Les multinationales, actrices de la mise en oeuvre des droits des travailleurs
La thèse de droit social de Mathilde Frapard La protection négociée des droits sociaux fondamentaux des travailleurs : contribution à l’étude des accords d’entreprise transnationaux propose aux acteurs sociaux des modèles de négociation d’accords et des outils d’amélioration de leur effectivité. Retrouvez ici le résumé de son travail.
Les accords d’entreprise transnationaux s’inscrivent au coeur des thèmes de la mondialisation de l’économie et des relations professionnelles internationales. De tels accords sont conclus au sein de multinationales, par un représentant de la direction et des fédérations syndicales internationales, européennes ou des comités d’entreprise européens.
Face à la globalisation des échanges financiers et économiques, et dans un contexte où les entreprises s’étendent à plusieurs pays, il est devenu important de rendre les droits sociaux saisissables, notamment par la privatisation des normes internationales et européennes du travail. En effet, la protection des droits des travailleurs ne relève plus uniquement de la responsabilité des États
mais se révèle davantage comme appartenant à la responsabilité sociale des entreprises via la négociation. Ainsi ces accords, qui se sont développés en l’absence de cadre juridique, visent notamment à encadrer les relations de travail et à offrir une protection des droits sociaux fondamentaux aux travailleurs des filiales, voire à ceux des sous-traitants et fournisseurs.
Depuis la signature du premier accord en 1988 par le groupe Danone, près de 300 accords ont été conclus, portant sur diverses thématiques et s’inscrivant dans une politique RSE de l’entreprise.
L’ambition de la thèse est de démontrer que ces accords, initiés volontairement par les acteurs d’entreprises via la négociation, ne poursuivent pas un simple objectif de marketing social, mais s’inscrivent dans une forme de gouvernance d’entreprise et dans une volonté de faire bénéficier l’ensemble des salariés des droits contenus dans l’accord. Dès lors, l’analyse de ces accords nécessite d’étudier leur élaboration, leur contenu et leur mise en oeuvre au sein des entreprises transnationales tout en s’intéressant au comportement et aux pratiques des acteurs sociaux et à la manière dont ceux-ci les mobilisent.
Intérêt pour l’industrie
Ce travail de recherche participe à une meilleure connaissance de 267 accords d’entreprise transnationaux et de leur contribution à la protection des droits des travailleurs.

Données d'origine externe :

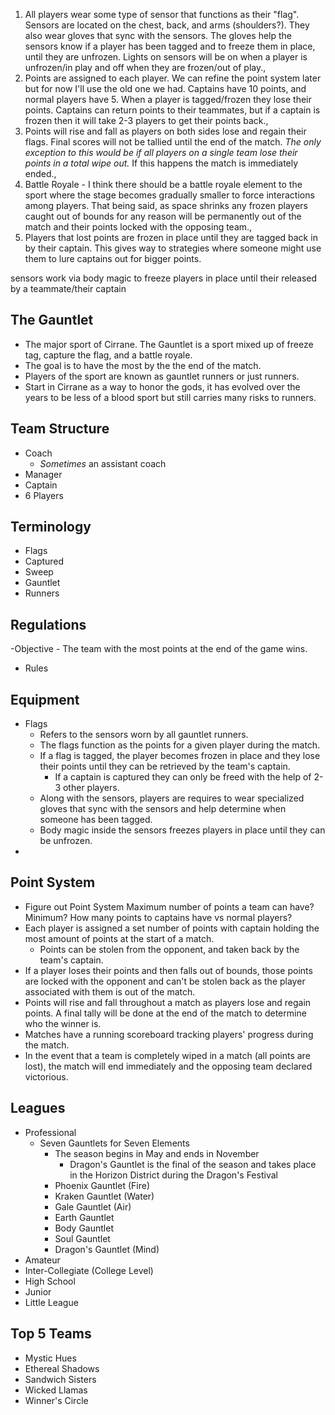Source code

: 1. All players wear some type of sensor that functions as their "flag". Sensors are located on the chest, back, and arms (shoulders?). They also wear gloves that sync with the sensors. The gloves help the sensors know if a player has been tagged and to freeze them in place, until they are unfrozen. Lights on sensors will be on when a player is unfrozen/in play and off when they are frozen/out of play.,
2. Points are assigned to each player. We can refine the point system later but for now I'll use the old one we had. Captains have 10 points, and normal players have 5. When a player is tagged/frozen they lose their points. Captains can return points to their teammates, but if a captain is frozen then it will take 2-3 players to get their points back.,
3. Points will rise and fall as players on both sides lose and regain their flags. Final scores will not be tallied until the end of the match. _The only exception to this would be if all players on a single team lose their points in a total wipe out._ If this happens the match is immediately ended.,
4. Battle Royale - I think there should be a battle royale element to the sport where the stage becomes gradually smaller to force interactions among players. That being said, as space shrinks any frozen players caught out of bounds for any reason will be permanently out of the match and their points locked with the opposing team.,
5. Players that lost points are frozen in place until they are tagged back in by their captain. This gives way to strategies where someone might use them to lure captains out for bigger points.

sensors work via body magic to freeze players in place until their released by a teammate/their captain

## The Gauntlet
- The major sport of Cirrane. The Gauntlet is a sport mixed up of freeze tag, capture the flag, and a battle royale. 
- The goal is to have the most by the the end of the match. 
- Players of the sport are known as gauntlet runners or just runners. 
- Start in Cirrane as a way to honor the gods, it has evolved over the years to be less of a blood sport but still carries many risks to runners.

## Team Structure
- Coach
	- *Sometimes* an assistant coach
- Manager
- Captain
- 6 Players


## Terminology
- Flags
- Captured
- Sweep
- Gauntlet
- Runners

## Regulations
-Objective
	- The team with the most points at the end of the game wins.
- Rules

## Equipment
- Flags
	- Refers to the sensors worn by all gauntlet runners. 
	- The flags function as the points for a given player during the match. 
	- If a flag is tagged, the player becomes frozen in place and they lose their points until they can be retrieved by the team's captain. 
		- If a captain is captured they can only be freed with the help of 2-3 other players. 
	- Along with the sensors, players are requires to wear specialized gloves that sync with the sensors and help determine when someone has been tagged. 
	- Body magic inside the sensors freezes players in place until they can be unfrozen.
- 

## Point System
- Figure out Point System
	Maximum number of points a team can have? Minimum? 
	How many points to captains have vs normal players?
- Each player is assigned a set number of points with captain holding the most amount of points at the start of a match.
	- Points can be stolen from the opponent, and taken back by the team's captain.
- If a player loses their points and then falls out of bounds, those points are locked with the opponent and can't be stolen back as the player associated with them is out of the match.
- Points will rise and fall throughout a match as players lose and regain points. A final tally will be done at the end of the match to determine who the winner is.
- Matches have a running scoreboard tracking players' progress during the match.
- In the event that a team is completely wiped in a match (all points are lost), the match will end immediately and the opposing team declared victorious. 

## Leagues
- Professional
	- Seven Gauntlets for Seven Elements
		- The season begins in May and ends in November
			- Dragon's Gauntlet is the final of the season and takes place in the Horizon District during the Dragon's Festival
		- Phoenix Gauntlet (Fire)
		- Kraken Gauntlet (Water)
		- Gale Gauntlet (Air)
		- Earth Gauntlet
		- Body Gauntlet
		- Soul Gauntlet
		- Dragon's Gauntlet (Mind)
- Amateur
- Inter-Collegiate (College Level)
- High School
- Junior
- Little League

## Top 5 Teams
- Mystic Hues
- Ethereal Shadows
- Sandwich Sisters
- Wicked Llamas
- Winner's Circle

Tout en interrogeant les préoccupations des acteurs de multinationales appelés à les élaborer, ce travail propose des modèles de négociation d’accords et des outils d’amélioration de leur effectivité. Au préalable, la thèse définit des typologies d’accords selon des critères géographiques, le secteur d’activité et leur objet. Ces accords sont empreints d’une spécificité européenne qui s’exporte au-delà des frontières de l’Union européenne. En effet, ce sont principalement des entreprises européennes (notamment françaises et allemandes) qui concluent ce type d’accords.
Cette spécificité se retrouve lorsqu’on étudie l’objet des accords qui renvoie notamment aux thèmes des restructurations, l’anticipation du changement, la santé sécurité ou l’égalité des chances. Ensuite, la thèse apporte des réponses sur les moyens pratiques de mise en oeuvre de ces accords pour rendre les droits effectifs, notamment par l’identification d’outils de transposition et de suivi de l’accord au niveau local (reporting, indicateurs de suivi, clauses de règlement des conflits). Chacun de ces outils a pour particularité d’associer les acteurs sociaux. Enfin, la thèse propose des réponses aux questions que soulève l’articulation de l’accord avec le droit local.